Summary: This post summarises the current scientific perspective of HSCT and attempts to put it as a treatment for MS into perspective.
Like most modern treatments that get adopted prematurely in MS, i.e. before the necessary science is done to convince the wider community, they are driven by social media. We have a lot of experience on this blog with CCSVI; in fact, CCSVI is one of the main reasons why I started this blog.

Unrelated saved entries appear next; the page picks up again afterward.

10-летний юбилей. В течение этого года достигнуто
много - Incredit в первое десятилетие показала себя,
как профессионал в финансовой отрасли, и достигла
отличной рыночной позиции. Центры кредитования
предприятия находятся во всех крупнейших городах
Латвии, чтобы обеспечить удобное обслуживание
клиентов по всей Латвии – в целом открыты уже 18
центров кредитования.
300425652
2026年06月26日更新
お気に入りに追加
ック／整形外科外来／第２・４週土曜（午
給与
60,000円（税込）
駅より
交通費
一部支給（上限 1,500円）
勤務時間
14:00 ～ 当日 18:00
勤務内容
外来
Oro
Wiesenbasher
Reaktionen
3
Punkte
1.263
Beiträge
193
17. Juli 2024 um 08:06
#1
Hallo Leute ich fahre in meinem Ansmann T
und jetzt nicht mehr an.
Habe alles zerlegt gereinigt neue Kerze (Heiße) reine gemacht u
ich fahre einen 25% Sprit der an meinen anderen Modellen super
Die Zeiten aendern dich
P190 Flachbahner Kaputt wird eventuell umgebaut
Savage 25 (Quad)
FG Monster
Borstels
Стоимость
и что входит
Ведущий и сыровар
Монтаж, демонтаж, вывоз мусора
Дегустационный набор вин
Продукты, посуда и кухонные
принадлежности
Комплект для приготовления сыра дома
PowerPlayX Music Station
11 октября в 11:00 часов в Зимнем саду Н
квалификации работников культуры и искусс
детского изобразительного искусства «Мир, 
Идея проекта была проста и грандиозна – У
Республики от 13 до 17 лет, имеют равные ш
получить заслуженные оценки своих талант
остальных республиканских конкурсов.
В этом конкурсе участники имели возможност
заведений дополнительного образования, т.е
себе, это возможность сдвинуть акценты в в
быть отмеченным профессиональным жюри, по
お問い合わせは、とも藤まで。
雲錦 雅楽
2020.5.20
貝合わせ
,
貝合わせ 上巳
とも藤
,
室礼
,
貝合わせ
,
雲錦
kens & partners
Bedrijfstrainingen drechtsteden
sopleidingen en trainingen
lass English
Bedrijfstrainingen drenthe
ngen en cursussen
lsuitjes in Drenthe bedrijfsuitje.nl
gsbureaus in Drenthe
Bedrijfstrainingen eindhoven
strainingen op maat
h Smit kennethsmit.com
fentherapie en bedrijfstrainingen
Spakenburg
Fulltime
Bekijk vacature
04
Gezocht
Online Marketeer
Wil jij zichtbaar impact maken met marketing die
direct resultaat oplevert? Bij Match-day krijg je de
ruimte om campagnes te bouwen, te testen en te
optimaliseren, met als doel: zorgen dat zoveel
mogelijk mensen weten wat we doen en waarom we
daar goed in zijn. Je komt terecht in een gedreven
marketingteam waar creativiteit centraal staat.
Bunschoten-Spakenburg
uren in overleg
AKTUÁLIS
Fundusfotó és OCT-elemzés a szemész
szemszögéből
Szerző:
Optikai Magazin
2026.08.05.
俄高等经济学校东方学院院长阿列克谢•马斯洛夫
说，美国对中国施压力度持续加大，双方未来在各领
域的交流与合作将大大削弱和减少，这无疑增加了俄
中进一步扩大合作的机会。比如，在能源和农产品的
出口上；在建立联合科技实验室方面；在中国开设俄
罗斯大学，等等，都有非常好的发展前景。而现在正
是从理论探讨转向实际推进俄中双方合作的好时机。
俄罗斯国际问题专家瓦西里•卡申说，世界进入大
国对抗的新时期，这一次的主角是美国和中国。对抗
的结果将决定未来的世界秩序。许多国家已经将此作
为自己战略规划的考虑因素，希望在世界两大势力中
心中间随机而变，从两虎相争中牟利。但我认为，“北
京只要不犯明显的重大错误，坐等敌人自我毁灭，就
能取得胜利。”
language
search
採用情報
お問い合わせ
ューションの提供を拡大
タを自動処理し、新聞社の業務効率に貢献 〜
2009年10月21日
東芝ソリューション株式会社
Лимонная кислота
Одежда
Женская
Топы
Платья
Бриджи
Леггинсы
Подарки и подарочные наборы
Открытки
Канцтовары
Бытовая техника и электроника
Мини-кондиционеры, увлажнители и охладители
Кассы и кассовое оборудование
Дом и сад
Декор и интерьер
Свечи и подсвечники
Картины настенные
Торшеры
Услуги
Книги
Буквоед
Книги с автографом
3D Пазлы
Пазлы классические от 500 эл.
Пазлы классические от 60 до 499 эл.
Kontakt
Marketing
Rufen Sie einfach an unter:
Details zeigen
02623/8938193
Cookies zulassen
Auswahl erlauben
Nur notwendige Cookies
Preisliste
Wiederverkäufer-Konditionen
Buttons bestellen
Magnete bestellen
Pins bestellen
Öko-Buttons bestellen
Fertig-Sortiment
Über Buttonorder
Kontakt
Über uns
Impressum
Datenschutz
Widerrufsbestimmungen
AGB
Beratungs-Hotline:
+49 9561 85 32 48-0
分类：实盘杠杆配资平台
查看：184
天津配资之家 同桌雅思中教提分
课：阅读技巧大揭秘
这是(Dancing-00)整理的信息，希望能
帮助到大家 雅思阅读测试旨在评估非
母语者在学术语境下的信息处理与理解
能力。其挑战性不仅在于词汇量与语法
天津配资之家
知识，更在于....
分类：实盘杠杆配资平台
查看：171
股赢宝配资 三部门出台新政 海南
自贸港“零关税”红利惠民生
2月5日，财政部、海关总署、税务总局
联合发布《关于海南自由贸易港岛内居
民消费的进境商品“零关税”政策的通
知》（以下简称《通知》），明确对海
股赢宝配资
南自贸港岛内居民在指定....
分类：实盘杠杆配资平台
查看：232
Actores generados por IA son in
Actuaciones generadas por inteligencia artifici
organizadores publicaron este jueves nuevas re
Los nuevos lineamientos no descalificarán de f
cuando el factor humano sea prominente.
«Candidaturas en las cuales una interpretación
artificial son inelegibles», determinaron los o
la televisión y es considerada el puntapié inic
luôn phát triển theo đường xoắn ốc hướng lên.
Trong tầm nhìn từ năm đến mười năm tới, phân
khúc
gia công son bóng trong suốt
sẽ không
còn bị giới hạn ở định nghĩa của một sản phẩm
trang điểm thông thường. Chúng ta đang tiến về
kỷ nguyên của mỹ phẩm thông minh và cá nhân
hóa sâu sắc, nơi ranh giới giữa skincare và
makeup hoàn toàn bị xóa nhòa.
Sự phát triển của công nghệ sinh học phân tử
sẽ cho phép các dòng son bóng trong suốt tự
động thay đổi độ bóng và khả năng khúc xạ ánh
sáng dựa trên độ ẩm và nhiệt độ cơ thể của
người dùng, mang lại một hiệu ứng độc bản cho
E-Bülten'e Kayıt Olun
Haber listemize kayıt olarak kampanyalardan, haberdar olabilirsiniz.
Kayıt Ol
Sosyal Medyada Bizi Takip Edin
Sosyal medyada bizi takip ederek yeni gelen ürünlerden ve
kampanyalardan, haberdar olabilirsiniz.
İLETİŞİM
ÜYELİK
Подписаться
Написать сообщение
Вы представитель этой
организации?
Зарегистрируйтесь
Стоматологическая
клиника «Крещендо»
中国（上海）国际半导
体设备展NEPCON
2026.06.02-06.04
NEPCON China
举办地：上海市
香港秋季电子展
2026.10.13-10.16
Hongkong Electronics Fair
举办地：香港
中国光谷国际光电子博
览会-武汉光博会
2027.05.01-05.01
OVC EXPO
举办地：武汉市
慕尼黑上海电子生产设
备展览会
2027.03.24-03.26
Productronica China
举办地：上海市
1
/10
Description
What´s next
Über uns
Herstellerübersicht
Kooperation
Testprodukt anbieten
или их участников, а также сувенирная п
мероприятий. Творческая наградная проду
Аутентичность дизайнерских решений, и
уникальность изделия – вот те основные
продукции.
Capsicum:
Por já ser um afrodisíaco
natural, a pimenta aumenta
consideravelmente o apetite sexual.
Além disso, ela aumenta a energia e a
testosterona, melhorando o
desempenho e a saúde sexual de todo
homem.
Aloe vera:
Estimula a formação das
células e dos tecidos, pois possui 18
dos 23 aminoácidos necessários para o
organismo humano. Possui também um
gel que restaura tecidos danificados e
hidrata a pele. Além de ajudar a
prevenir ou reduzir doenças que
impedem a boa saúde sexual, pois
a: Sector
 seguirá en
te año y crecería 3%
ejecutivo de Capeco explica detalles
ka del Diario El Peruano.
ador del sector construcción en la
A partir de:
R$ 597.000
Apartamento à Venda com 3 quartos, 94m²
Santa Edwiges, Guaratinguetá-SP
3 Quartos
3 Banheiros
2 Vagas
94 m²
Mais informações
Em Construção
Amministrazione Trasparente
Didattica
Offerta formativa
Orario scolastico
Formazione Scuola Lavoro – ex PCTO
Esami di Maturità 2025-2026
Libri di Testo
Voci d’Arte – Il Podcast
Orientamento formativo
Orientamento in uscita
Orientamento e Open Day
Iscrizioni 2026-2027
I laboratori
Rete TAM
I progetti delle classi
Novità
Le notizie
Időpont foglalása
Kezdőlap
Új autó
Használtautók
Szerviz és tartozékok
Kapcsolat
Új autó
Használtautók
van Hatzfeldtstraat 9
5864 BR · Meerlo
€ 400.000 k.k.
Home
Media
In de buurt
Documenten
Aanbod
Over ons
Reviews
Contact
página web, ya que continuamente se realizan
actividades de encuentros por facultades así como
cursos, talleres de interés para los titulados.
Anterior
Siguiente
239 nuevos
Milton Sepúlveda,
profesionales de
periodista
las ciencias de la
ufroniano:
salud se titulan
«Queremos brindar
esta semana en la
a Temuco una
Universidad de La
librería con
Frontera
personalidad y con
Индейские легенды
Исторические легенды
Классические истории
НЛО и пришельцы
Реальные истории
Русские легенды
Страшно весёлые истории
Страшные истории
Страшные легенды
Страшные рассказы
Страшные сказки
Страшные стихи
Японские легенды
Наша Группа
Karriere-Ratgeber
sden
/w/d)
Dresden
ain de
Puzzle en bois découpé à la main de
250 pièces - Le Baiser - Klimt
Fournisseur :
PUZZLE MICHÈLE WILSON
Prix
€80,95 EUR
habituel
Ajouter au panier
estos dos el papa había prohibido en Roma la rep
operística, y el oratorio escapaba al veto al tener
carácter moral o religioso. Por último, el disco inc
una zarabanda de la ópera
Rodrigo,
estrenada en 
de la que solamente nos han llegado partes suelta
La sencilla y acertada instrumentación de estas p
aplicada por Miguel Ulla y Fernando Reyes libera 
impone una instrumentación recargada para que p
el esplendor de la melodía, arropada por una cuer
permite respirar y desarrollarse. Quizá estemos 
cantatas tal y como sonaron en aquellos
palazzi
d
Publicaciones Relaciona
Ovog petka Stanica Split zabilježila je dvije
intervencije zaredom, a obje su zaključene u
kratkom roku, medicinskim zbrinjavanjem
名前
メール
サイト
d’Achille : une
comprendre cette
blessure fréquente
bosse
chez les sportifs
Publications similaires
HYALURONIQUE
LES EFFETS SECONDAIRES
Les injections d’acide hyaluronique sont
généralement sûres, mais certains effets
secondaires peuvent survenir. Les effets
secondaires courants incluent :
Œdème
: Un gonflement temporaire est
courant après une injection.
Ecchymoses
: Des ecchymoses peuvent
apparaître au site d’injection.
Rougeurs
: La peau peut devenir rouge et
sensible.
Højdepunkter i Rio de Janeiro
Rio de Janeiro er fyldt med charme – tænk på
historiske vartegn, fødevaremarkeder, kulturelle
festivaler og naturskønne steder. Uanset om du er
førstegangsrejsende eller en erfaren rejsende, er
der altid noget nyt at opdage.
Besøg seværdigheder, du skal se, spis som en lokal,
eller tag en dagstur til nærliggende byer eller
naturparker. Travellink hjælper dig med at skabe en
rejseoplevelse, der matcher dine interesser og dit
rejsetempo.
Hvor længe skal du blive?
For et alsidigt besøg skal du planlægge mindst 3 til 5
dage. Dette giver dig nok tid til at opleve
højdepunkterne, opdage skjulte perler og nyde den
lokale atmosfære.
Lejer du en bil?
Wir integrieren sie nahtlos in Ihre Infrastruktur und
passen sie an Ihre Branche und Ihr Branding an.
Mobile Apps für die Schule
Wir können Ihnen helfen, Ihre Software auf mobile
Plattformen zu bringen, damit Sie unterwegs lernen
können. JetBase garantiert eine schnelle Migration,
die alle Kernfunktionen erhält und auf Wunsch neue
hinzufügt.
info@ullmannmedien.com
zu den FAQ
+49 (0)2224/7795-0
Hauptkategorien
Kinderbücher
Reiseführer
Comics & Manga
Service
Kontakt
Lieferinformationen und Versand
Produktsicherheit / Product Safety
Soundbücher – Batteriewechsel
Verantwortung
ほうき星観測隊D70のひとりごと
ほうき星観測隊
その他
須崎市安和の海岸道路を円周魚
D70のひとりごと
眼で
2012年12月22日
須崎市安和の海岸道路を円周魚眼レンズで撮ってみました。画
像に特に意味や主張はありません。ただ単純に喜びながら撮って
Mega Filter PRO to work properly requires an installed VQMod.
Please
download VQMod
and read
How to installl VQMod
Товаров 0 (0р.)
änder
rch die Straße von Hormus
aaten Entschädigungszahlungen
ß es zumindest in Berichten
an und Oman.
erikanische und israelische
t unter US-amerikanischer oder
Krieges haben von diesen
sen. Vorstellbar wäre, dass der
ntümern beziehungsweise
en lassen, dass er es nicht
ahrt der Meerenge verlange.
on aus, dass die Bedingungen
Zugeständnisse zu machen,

The question I now find myself asking has HSCT become the new CCSVI? Could the current support for HSCT as a treatment for MS getting ahead of the curve? Is the HSCT movement in MS becoming an anti-science movement, i.e. adopted against the predominant scientific opinion of the time? The wider MS community, pwMS, neurologists, scientists, charities, healthcare systems, etc. have agreed that there is a place for HSCT in the treatment of MS, but until we have better evidence of its relative benefits and risks compared to licensed DMTs we should be limiting HSCT to patients with more active MS who have failed at least one (high-efficacy), or two, established DMTs. In direct opposition, there are a group of HSCT-supporters who disagree and want everyone with MS to have the option of being treated with HSCT first-line. The latter recommendation is not supported by the science/data.
- The ‘dissident scientists’ who lends credibility to the theory.
- The ‘cultropreneurs’ who peddle the therapy.
- The ‘living icons’ and ‘miraculous responders’ who have been treated.
- The ‘praise-singers’, ‘journalists’ and ‘politicians’ who promote the theory
I agree that HSCT looks like a very effective treatment for MS. Does it cure MS? No, we can’t make that claim yet. Cohorts of HSCT-treated pwMS have not been followed long enough to justify this claim. Is it better than established or licensed DMTs? Possibly, indirect comparisons suggest it might be, but until we have head-2-head studies we can’t make that claim. Is it safer than established DMTs? It depends on what you are comparing it with and the specific outcome. For example, when it comes to the risk of neutropenic sepsis it is riskier than licensed therapies. Similarly, it has a much higher risk of ovarian toxicity (premature menopause) than established treatments. Safety, or relative safety, is another reason why we need large head-2-head studies to define the risks better in well-controlled randomised trials of sufficient size.
It is, however, reassuring to note that in the UK the costs of HSCT under the NHS appear very reasonable compared to licensed treatments. This could potentially make it a very cost-effective option for treating MS in the future. There are well established local and regional guidelines for HSCT and NICE is trying to establish national guidelines.
1. London MS-AHSCT Collaborative Group eligibility criteria
2. The Bristol guidance document for pwMS considering HSCT abroad
3. NICE draft technology appraisal for HSCT as a treatment for MS in England.